* **Try it**: Exactly reproduce the line containing "right elbow: (305, 371)" together with every line after it, through the end of the entries, and give nothing more.

* **Data for processing**:
BEGIN

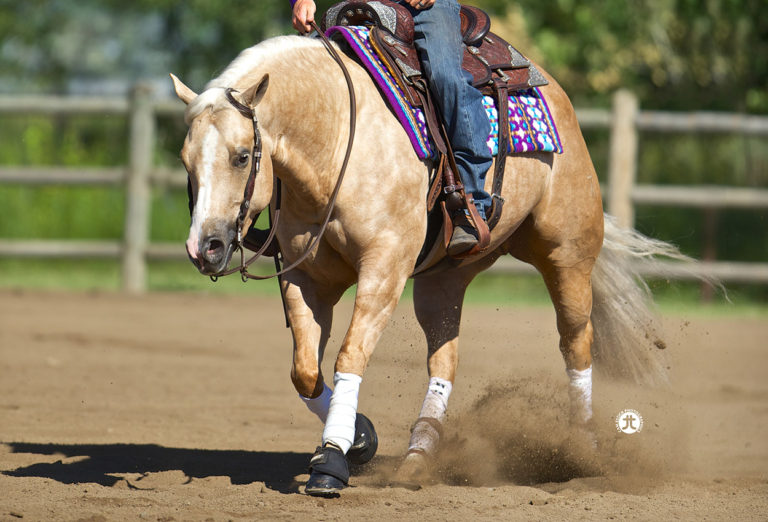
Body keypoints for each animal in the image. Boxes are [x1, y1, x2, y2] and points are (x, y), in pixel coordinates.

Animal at [170, 32, 675, 494]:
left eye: (241, 156)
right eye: (185, 160)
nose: (205, 247)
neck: (338, 141)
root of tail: (557, 97)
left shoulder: (385, 267)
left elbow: (349, 355)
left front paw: (331, 461)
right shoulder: (305, 277)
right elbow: (305, 371)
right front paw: (359, 438)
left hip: (566, 257)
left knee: (576, 344)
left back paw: (583, 451)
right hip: (443, 282)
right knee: (445, 360)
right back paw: (417, 459)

END

* **Answer to the problem**:
right elbow: (305, 371)
right front paw: (359, 438)
left hip: (566, 257)
left knee: (576, 344)
left back paw: (583, 451)
right hip: (443, 282)
right knee: (445, 360)
right back paw: (417, 459)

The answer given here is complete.